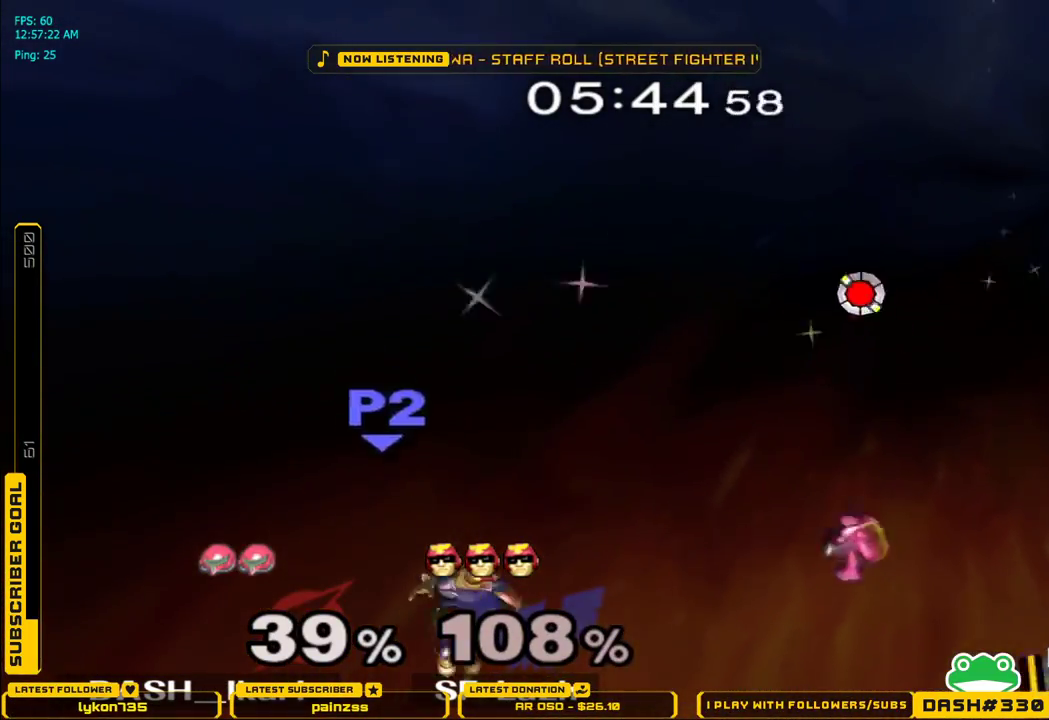
{"buttons": [], "left_stick": "center", "right_stick": "center", "events": [[33, "B", "down"], [67, "B", "up"], [133, "B", "down"], [300, "B", "up"], [333, "left_stick", "center"]]}
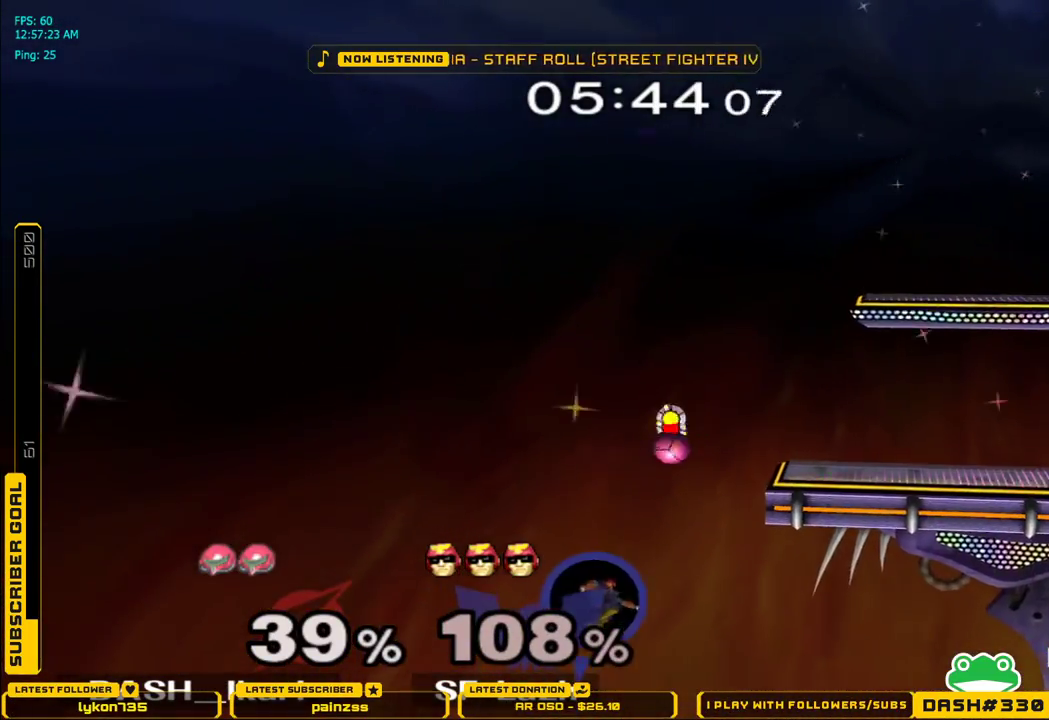
{"buttons": [], "left_stick": "right", "right_stick": "down", "events": [[267, "left_stick", "right"], [367, "right_stick", "down"]]}
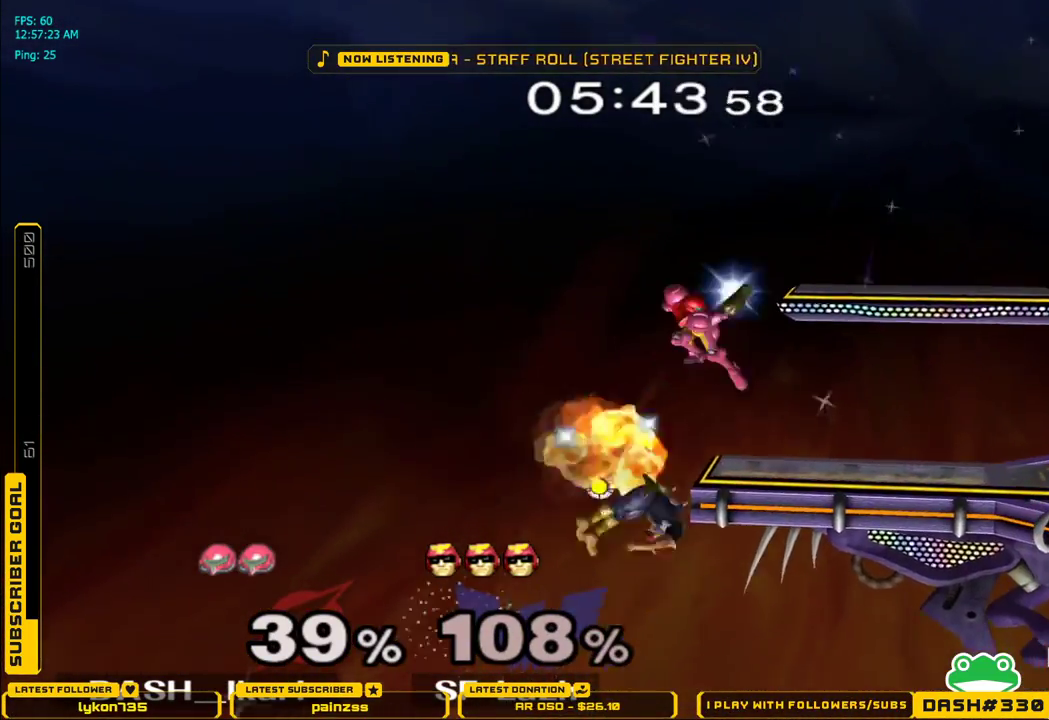
{"buttons": [], "left_stick": "up", "right_stick": "center", "events": [[250, "L1", "down"], [250, "left_stick", "down"], [250, "right_stick", "center"], [350, "L1", "up"], [383, "left_stick", "up"]]}
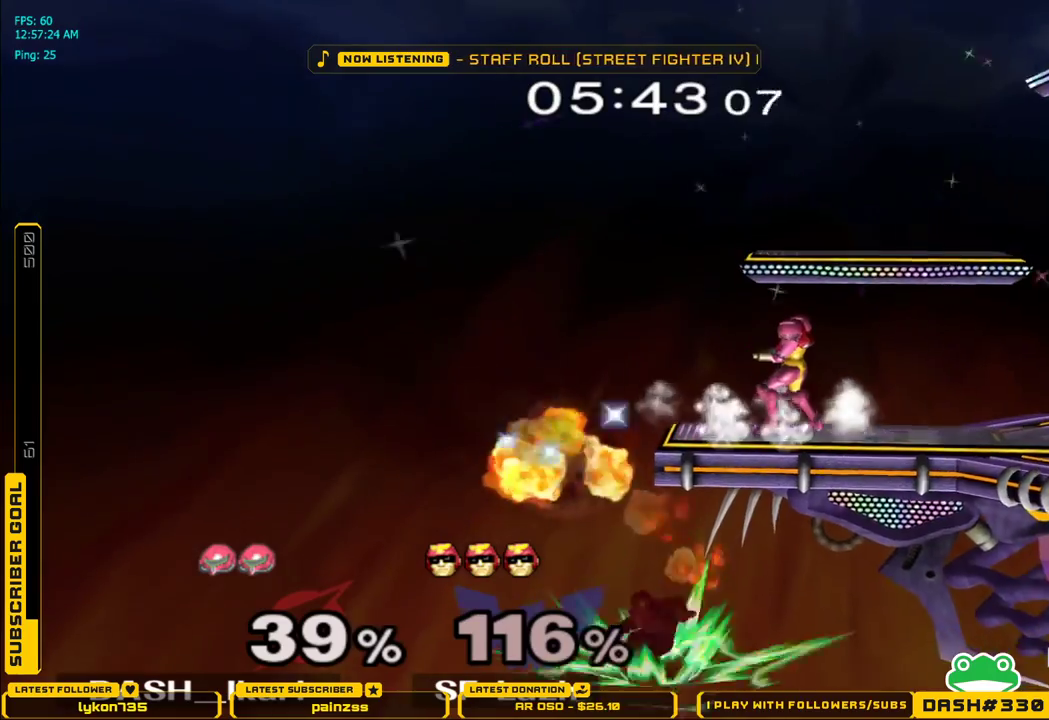
{"buttons": [], "left_stick": "up", "right_stick": "center", "events": [[333, "A", "down"], [350, "A", "up"]]}
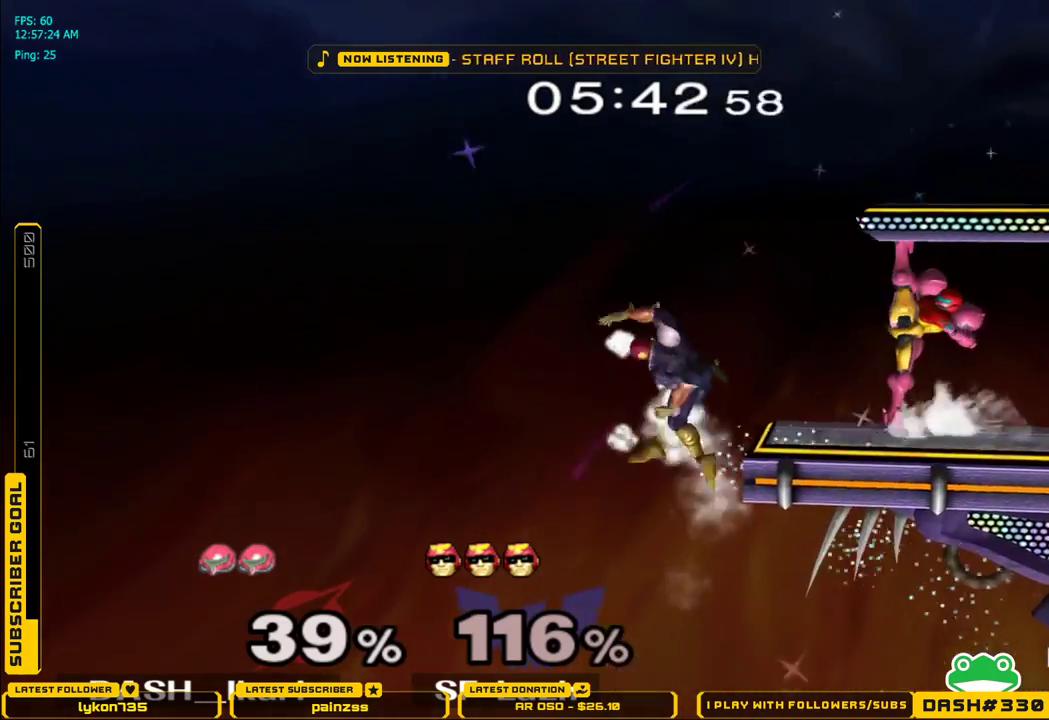
{"buttons": [], "left_stick": "center", "right_stick": "center", "events": [[117, "left_stick", "down"], [133, "L1", "down"], [250, "L1", "up"], [267, "left_stick", "center"]]}
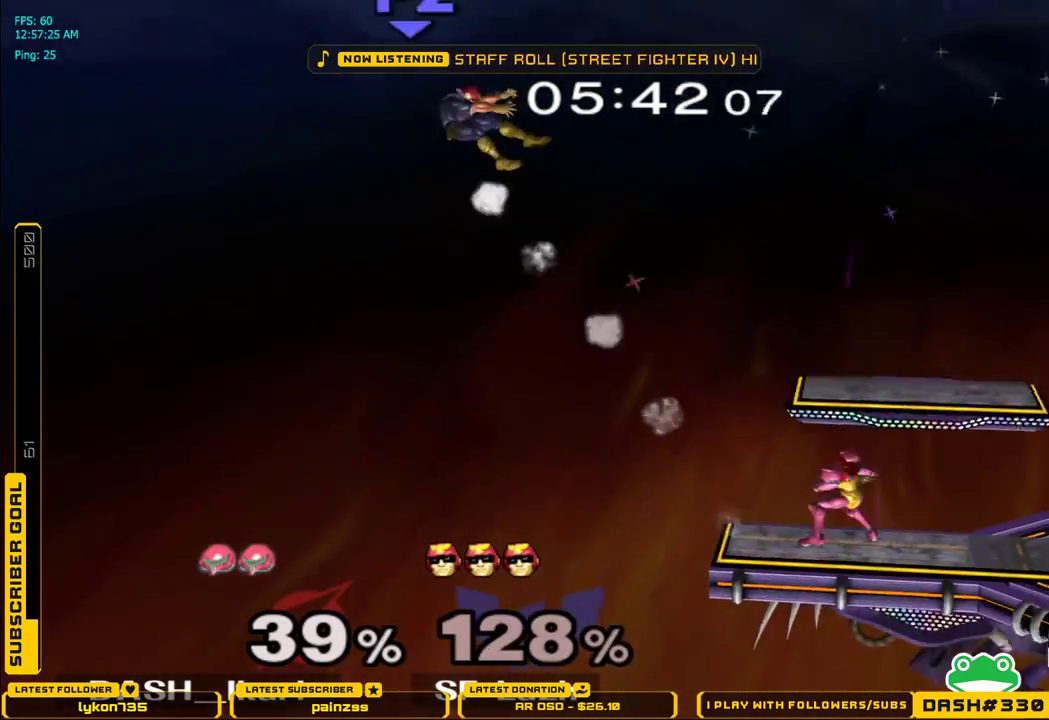
{"buttons": [], "left_stick": "center", "right_stick": "center", "events": [[83, "B", "down"], [183, "B", "up"]]}
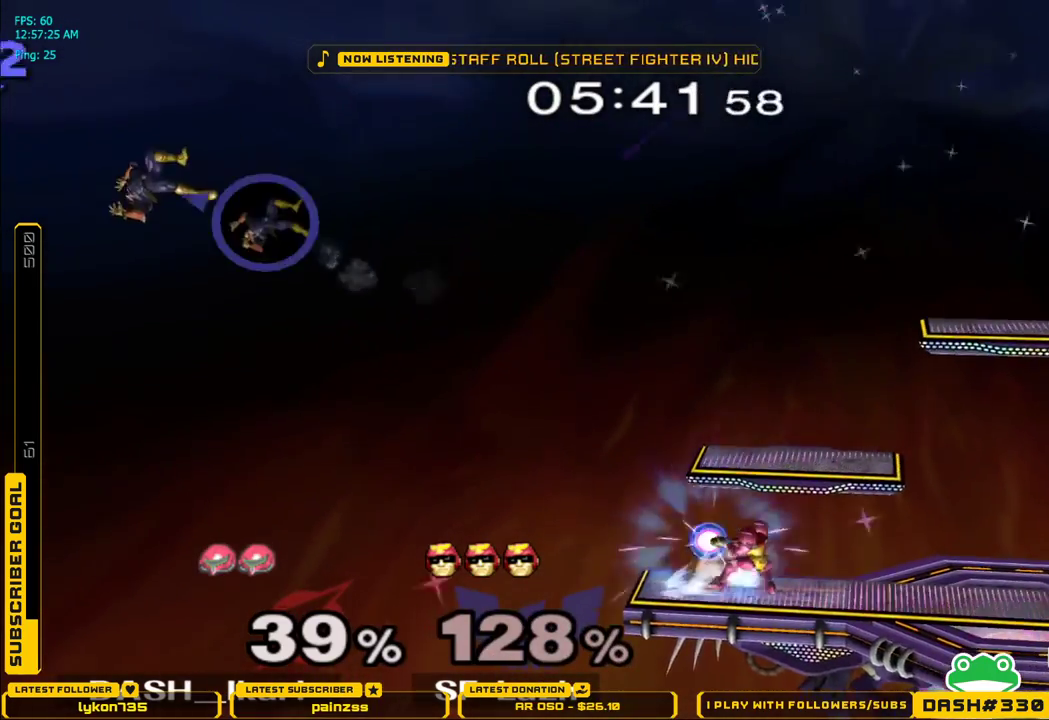
{"buttons": [], "left_stick": "center", "right_stick": "center", "events": []}
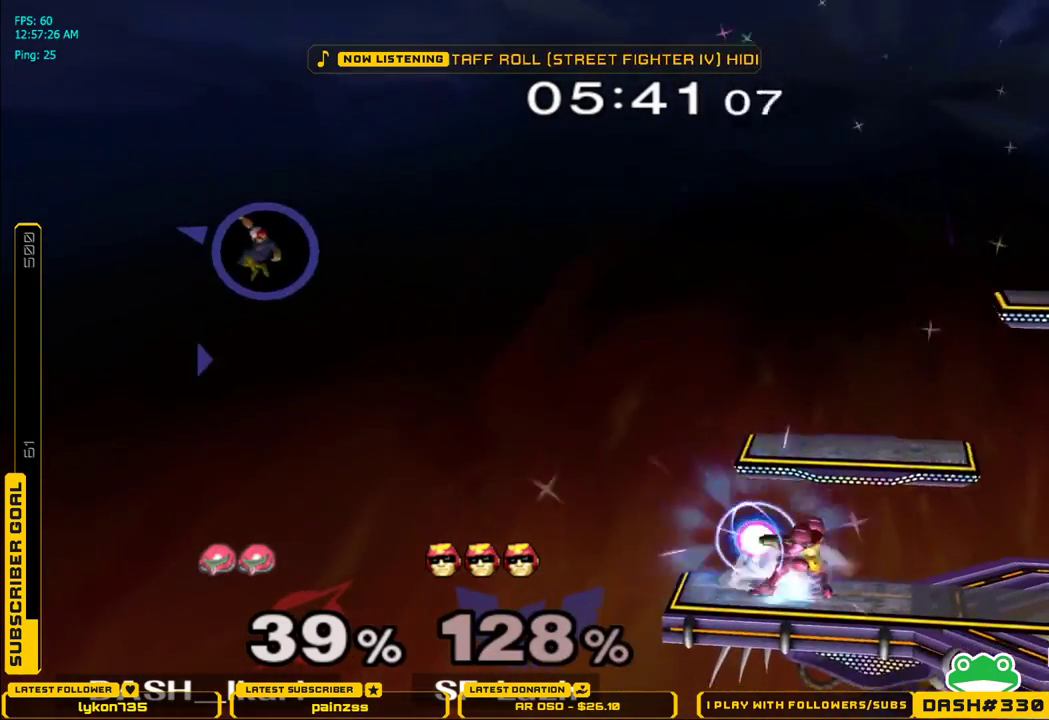
{"buttons": [], "left_stick": "center", "right_stick": "center", "events": []}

Task details:
Everything in the material must be duplicated exactly, except the pictures.

Reply:
{"buttons": [], "left_stick": "center", "right_stick": "center", "events": [[33, "B", "down"], [67, "B", "up"], [133, "B", "down"], [300, "B", "up"], [333, "left_stick", "center"]]}
{"buttons": [], "left_stick": "right", "right_stick": "down", "events": [[267, "left_stick", "right"], [367, "right_stick", "down"]]}
{"buttons": [], "left_stick": "up", "right_stick": "center", "events": [[250, "L1", "down"], [250, "left_stick", "down"], [250, "right_stick", "center"], [350, "L1", "up"], [383, "left_stick", "up"]]}
{"buttons": [], "left_stick": "up", "right_stick": "center", "events": [[333, "A", "down"], [350, "A", "up"]]}
{"buttons": [], "left_stick": "center", "right_stick": "center", "events": [[117, "left_stick", "down"], [133, "L1", "down"], [250, "L1", "up"], [267, "left_stick", "center"]]}
{"buttons": [], "left_stick": "center", "right_stick": "center", "events": [[83, "B", "down"], [183, "B", "up"]]}
{"buttons": [], "left_stick": "center", "right_stick": "center", "events": []}
{"buttons": [], "left_stick": "center", "right_stick": "center", "events": []}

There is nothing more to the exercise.